═══ INPUT DATA

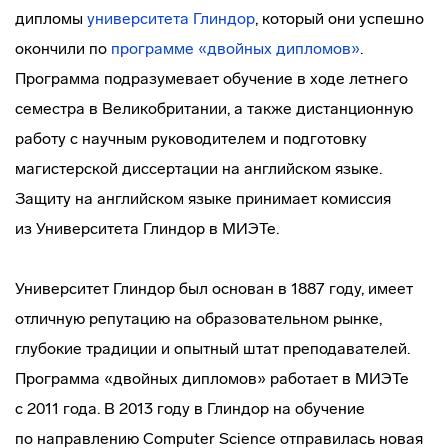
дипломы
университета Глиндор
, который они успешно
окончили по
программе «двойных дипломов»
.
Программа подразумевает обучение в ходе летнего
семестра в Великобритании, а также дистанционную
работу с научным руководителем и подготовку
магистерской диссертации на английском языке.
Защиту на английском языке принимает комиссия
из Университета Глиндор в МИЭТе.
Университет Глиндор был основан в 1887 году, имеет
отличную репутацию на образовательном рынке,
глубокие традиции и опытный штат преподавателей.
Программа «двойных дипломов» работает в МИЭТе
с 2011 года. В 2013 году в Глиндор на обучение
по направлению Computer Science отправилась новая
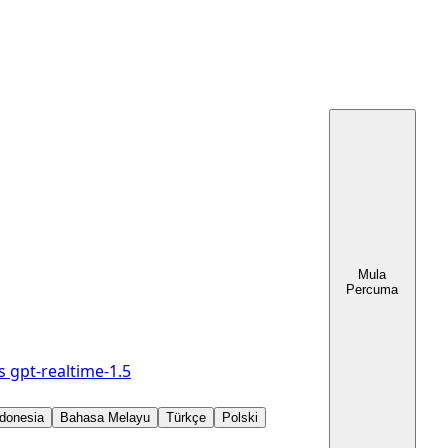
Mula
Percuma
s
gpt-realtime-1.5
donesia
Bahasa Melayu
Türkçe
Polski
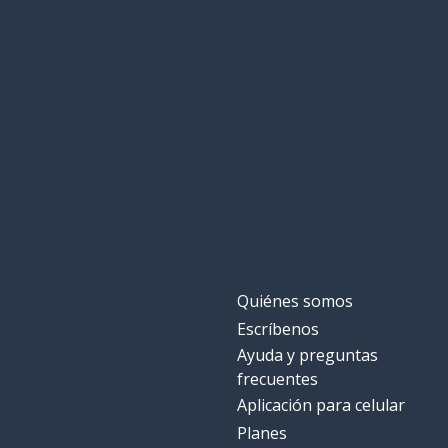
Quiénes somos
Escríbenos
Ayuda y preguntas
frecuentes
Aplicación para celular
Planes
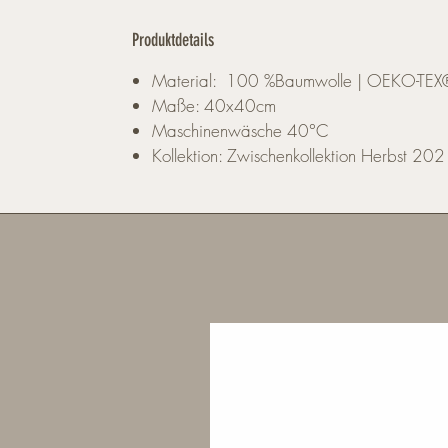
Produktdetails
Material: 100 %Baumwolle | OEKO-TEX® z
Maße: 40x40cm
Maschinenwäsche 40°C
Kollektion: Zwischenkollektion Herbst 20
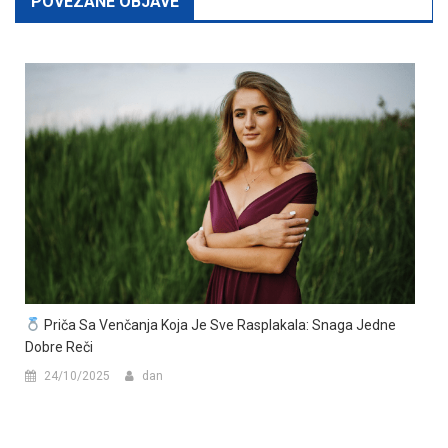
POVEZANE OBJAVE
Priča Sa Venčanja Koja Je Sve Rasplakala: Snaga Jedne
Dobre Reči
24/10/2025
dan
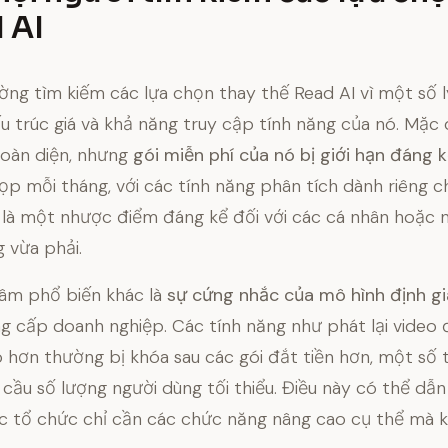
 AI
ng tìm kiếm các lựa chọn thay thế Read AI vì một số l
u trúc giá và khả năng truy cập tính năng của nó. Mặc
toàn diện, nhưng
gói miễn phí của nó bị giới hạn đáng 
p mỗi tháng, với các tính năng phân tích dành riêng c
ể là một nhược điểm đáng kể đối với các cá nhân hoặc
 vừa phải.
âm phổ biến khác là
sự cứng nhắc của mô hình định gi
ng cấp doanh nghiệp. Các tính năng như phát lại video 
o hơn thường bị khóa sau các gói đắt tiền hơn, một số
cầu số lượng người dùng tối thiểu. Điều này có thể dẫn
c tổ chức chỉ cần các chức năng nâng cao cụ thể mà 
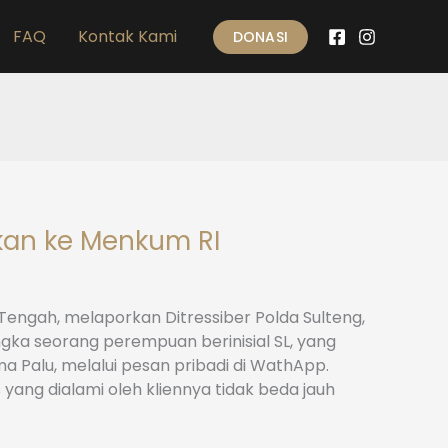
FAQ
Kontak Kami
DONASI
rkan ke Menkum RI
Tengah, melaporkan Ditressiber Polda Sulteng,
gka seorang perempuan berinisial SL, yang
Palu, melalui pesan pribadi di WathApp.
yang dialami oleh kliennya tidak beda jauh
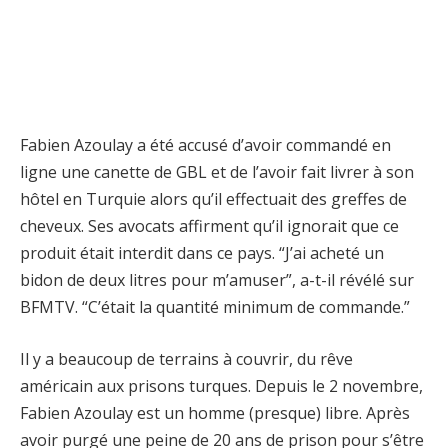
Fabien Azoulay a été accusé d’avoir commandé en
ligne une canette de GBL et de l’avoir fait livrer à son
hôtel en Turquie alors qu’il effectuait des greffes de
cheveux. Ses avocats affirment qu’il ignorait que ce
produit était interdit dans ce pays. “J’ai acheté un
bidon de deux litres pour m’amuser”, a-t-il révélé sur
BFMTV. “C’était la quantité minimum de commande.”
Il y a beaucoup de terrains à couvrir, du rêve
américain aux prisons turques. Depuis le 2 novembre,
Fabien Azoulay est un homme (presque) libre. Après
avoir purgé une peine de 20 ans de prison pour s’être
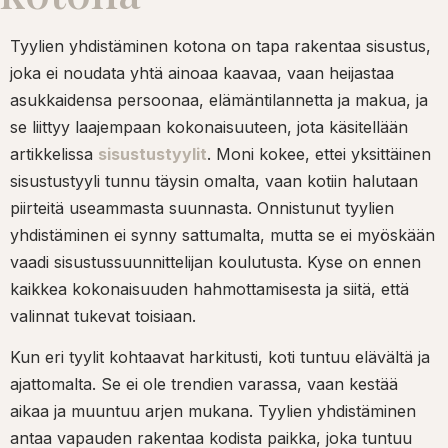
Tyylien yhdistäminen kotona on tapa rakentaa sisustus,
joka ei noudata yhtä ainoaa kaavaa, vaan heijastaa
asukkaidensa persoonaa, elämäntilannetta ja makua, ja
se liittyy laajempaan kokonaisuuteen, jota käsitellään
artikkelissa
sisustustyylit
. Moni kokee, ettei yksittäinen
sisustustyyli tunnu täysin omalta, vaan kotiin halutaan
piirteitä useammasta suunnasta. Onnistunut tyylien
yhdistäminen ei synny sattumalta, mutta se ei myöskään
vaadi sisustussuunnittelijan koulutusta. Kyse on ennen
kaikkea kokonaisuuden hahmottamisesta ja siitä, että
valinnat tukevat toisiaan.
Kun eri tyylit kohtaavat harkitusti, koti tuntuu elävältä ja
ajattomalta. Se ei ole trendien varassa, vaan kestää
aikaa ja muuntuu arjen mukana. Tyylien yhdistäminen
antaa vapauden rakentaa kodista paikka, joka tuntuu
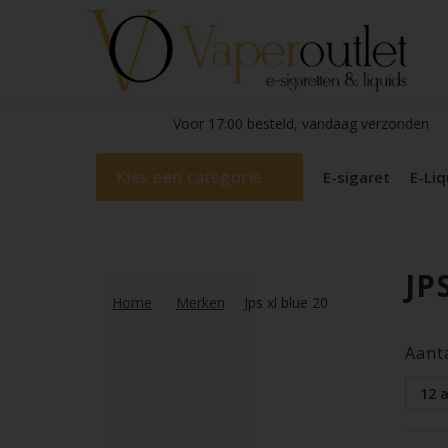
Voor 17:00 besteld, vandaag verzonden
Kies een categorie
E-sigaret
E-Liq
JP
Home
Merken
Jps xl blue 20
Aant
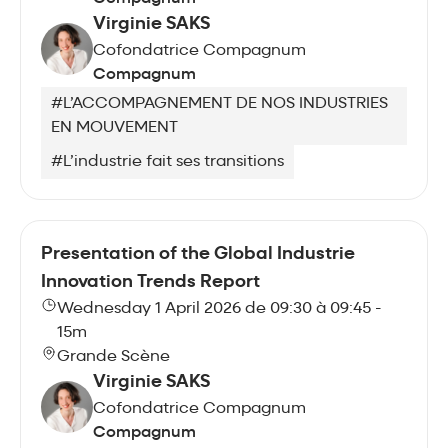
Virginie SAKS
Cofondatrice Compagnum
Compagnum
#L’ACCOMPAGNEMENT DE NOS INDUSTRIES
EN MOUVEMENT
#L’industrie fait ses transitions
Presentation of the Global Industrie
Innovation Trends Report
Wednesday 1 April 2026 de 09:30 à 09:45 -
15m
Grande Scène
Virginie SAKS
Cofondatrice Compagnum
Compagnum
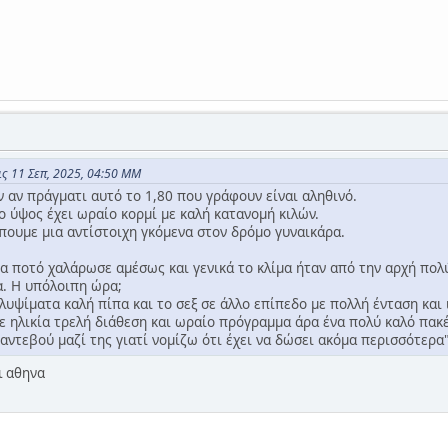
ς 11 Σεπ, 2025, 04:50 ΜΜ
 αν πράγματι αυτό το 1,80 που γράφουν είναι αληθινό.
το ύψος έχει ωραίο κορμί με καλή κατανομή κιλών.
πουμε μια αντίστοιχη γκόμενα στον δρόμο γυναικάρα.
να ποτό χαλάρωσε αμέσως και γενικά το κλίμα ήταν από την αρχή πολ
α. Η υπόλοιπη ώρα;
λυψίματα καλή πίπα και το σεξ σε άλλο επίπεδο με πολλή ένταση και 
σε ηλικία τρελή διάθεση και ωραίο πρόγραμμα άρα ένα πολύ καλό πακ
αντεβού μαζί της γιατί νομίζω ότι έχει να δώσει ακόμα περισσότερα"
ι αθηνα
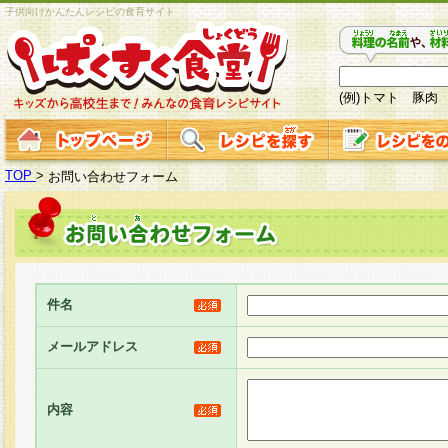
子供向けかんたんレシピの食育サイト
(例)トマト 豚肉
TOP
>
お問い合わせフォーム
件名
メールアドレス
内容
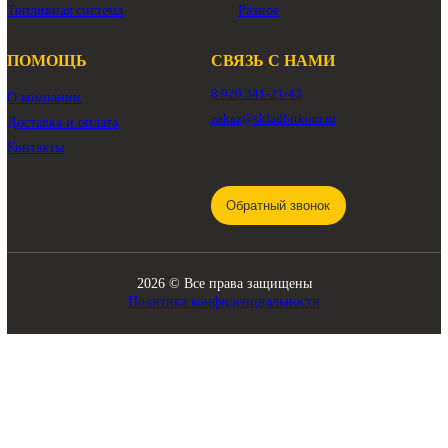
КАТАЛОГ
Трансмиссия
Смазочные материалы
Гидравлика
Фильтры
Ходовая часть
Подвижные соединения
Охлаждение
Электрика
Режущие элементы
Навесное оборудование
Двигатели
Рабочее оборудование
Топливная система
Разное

══════

Return each line of the data where the word "pour" appears.

bidon de deux litres pour m’amuser”, a-t-il révélé sur
avoir purgé une peine de 20 ans de prison pour s’être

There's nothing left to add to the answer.